1. Sell your old stuff first
There’s that famous expression, “out with the old, in with the new.” It’s not, “in with the new, out with the old,” and there’s a reason for that. We need to make room for new things, and it’s no different when thrifting.
If you can find a consignment store that will buy your used clothes before you shop, it’ll put a little extra money in your pocket and motivate you to stay focused and search for the perfect pieces for you.
2. Check your current wardrobe before you go
Take a quick look around your own home before leaving and see what you really need. This will save you time and money and keep you from buying crap you don’t need or won’t use.
3. Shop off season
Finding the perfect winter coat during the spring can be difficult, if not impossible, when you’re at a retail local store, but that’s not generally the case when thrifting. People donate all kinds of items all year long, and if you can score some good finds now, you might be able to avoid fighting the crowds for seasonal things down the road.
4. Find thrift stores with fitting rooms
Many thrift stores, especially Goodwill, have dressing rooms so you can try things on before you buy them.

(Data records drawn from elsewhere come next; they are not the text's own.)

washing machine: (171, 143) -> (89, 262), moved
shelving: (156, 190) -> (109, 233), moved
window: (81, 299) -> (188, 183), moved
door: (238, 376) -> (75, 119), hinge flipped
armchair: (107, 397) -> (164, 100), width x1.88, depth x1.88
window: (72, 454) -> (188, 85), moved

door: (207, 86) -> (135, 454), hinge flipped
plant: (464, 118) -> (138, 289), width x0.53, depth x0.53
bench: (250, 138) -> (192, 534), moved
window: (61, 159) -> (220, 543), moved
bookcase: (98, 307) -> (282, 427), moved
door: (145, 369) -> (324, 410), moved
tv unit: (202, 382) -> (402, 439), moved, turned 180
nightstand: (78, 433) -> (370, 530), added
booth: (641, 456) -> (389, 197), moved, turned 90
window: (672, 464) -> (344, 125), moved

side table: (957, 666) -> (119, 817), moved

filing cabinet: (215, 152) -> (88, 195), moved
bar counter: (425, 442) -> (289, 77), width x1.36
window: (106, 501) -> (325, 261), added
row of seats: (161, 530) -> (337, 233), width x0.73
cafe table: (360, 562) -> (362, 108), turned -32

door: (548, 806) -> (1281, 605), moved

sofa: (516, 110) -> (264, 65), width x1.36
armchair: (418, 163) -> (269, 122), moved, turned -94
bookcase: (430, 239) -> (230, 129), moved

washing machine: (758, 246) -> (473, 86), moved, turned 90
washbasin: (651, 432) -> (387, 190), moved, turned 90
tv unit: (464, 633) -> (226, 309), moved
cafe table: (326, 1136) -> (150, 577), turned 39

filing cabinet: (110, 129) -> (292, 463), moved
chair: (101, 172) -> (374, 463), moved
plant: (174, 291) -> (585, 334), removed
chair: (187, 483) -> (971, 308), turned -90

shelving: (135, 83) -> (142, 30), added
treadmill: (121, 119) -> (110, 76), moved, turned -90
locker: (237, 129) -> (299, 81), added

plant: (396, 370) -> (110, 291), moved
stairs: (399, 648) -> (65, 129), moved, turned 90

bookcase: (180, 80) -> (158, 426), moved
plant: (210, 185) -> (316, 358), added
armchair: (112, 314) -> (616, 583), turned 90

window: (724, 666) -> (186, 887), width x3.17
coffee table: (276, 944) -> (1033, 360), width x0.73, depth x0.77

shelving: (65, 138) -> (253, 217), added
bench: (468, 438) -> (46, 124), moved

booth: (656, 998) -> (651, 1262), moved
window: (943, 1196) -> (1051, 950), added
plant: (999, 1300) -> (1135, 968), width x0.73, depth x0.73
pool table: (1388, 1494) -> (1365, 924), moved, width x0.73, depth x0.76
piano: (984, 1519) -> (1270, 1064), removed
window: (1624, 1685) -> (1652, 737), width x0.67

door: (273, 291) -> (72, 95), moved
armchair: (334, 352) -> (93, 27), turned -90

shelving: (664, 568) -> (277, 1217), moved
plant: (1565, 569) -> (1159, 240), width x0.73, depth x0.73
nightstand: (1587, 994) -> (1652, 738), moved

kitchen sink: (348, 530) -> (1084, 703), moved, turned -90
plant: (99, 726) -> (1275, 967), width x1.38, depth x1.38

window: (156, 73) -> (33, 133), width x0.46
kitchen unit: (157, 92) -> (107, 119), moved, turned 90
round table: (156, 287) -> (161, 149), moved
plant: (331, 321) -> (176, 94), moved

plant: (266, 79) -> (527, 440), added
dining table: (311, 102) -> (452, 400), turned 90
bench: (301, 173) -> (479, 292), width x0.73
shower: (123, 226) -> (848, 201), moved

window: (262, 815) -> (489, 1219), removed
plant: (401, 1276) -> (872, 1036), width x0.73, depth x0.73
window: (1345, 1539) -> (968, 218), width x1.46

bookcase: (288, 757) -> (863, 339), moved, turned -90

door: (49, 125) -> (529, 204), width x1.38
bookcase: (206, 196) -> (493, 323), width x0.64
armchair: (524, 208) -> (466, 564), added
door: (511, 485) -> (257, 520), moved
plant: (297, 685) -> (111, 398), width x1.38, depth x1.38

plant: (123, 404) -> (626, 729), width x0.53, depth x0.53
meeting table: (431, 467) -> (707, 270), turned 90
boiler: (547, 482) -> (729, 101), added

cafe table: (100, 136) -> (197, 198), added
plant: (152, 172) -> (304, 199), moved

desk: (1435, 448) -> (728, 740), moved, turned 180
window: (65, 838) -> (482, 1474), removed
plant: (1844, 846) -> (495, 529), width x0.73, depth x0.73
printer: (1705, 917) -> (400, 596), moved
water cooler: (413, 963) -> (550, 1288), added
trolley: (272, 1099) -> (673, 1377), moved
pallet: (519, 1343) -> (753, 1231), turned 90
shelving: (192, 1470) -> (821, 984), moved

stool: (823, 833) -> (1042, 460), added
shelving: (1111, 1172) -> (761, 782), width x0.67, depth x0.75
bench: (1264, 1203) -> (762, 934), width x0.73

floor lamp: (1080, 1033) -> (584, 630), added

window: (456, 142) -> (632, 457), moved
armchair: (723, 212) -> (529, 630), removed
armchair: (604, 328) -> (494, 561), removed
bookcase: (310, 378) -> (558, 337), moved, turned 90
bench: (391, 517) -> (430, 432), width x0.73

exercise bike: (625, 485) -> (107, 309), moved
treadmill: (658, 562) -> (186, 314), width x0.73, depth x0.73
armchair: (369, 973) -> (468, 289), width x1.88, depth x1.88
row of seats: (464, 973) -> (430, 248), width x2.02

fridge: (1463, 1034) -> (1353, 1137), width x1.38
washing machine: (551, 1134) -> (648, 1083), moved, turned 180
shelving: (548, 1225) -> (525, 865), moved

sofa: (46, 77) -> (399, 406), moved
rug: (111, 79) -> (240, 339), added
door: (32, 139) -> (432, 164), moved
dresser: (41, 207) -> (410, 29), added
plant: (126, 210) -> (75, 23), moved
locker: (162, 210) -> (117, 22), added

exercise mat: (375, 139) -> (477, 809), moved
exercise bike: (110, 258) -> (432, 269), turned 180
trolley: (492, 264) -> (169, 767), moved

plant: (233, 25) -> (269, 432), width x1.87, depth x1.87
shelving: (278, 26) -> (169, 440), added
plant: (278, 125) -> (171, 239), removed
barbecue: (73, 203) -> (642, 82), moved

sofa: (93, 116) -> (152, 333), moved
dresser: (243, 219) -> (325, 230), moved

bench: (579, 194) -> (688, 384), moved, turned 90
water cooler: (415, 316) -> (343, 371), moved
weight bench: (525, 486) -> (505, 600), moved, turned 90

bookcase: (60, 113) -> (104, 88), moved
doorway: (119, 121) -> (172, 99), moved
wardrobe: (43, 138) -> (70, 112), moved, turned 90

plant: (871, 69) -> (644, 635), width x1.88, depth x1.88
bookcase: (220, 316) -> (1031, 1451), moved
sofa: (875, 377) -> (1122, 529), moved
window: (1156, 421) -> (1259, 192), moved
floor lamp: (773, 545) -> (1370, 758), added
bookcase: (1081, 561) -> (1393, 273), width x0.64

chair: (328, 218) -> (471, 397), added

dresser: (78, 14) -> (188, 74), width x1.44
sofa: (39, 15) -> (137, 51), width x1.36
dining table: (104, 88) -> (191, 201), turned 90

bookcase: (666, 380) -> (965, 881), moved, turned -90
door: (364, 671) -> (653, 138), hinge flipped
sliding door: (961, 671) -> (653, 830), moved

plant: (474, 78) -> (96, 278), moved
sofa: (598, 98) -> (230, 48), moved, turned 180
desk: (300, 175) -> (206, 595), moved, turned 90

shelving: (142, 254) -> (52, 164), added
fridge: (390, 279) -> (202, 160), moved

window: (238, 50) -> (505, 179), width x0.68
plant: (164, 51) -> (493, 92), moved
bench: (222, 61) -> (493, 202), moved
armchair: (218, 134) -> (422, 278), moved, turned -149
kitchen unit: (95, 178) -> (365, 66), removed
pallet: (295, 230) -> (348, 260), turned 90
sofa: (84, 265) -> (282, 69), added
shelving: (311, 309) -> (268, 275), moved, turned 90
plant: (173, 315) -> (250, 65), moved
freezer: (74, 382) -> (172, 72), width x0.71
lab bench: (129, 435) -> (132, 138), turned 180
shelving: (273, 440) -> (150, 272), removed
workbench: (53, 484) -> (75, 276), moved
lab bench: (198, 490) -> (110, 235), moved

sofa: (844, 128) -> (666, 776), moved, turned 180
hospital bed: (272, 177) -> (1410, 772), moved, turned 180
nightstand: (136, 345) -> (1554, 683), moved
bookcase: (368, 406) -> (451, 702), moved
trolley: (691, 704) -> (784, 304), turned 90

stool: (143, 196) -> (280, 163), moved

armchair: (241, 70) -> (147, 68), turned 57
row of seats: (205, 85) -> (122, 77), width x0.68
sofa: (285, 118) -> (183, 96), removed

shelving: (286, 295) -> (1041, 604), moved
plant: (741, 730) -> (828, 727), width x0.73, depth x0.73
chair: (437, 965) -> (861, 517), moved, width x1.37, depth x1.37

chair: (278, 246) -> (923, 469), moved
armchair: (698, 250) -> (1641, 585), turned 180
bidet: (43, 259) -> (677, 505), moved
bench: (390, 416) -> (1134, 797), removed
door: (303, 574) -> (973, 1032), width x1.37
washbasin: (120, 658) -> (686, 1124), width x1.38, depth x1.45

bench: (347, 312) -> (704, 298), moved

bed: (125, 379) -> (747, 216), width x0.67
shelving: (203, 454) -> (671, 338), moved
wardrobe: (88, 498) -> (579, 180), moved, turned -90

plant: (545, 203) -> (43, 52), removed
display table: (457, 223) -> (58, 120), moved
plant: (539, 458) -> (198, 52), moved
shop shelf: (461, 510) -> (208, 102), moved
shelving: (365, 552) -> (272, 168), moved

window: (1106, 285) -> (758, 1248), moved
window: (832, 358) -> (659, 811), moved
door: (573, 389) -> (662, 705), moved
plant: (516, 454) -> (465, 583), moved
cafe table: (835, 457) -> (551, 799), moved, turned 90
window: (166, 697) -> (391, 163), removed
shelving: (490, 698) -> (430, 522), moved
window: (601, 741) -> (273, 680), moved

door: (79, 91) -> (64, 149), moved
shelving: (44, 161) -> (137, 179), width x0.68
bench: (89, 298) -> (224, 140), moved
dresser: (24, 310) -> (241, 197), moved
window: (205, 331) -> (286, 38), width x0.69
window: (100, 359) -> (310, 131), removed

Being able to do this can reduce the risk that what you buy won’t be immediately recycled or thrown out.
5. Dress right
If you find a thrift store without a dressing room, all is not lost, if you’re dressed right. I suggest you wear clothes that are snug, like tight t-shirts or spaghetti strap tops that will allow you to try on sweaters, shirts, blouses, etc., and get an accurate idea of how well they will fit.
6. Buy things that fit your style
I don’t know how many times I’ve bought a clothing item that I loved but didn’t really fit my sense of style. It doesn’t make a lot of sense, but it’s something we’ve all done. Then we get that dress or pair of pants home and realize we have nothing to match it, or nowhere to wear it.
So try to stick with clothing that matches your style and current wardrobe.
7. Bigger may be better
At the risk of sounding crass, bigger can be better when it comes to used clothes. What I mean is that some of you know a seamstress or tailor who can do some alterations. So if you find something you love and know someone who can make it fit, I say go for it.
8. Research the best store
As I mentioned previously, I’ve shopped at some pretty awful thrift stores. And it’s true that all towns and cities have their good ones and bad ones. So I would suggest taking the time to find the best stores near you.
If scoring a used Coach or another designer bag that’s still in pristine condition is your ultimate fantasy, you might think you need to find a thrift shop that’s nestled in an affluent area. But that’s not always how it works out, as items may be bussed or shipped in. Do a little homework, and I promise you’ll get to know the good stores from the not-so-great.
9. Find “repurposable” items
Maybe you’re not in need of a candy dish. But you have been looking for something to hold that shampoo bar in the shower.
Can the candy dish be repurposed for that? If so, it’s a win-win.
10. Ask shop owners about sale days
A lot of thrift stores and consignment shops have days of the week they mark things down. Usually, these are items that have been on the racks for a long time and are at risk of being tossed out.
This is where you swoop in and get some great deals while also saving the day, and the article of clothing, from certain disaster.
11. Know if it’s vintage, or not
If you’re a vintage clothing junkie, simply look at the tag, then head over to the Vintage Fashion Guild to see if your find is vintage after all.
12. Avoid impulse buys
Impulse buys are things we don’t need. My simple and straightforward advice is to avoid it if at all possible.
Final Thoughts on How to Thrift Like a Pro
Thrift store shopping can be a tiring process. And it can drain your wallet if you’re not careful, just like shopping for brand-new items can.
Following these tips will ensure you have a positive thrift shopping experience, find great deals, avoid getting duped, and it’ll help you become a pro thrifter in no time.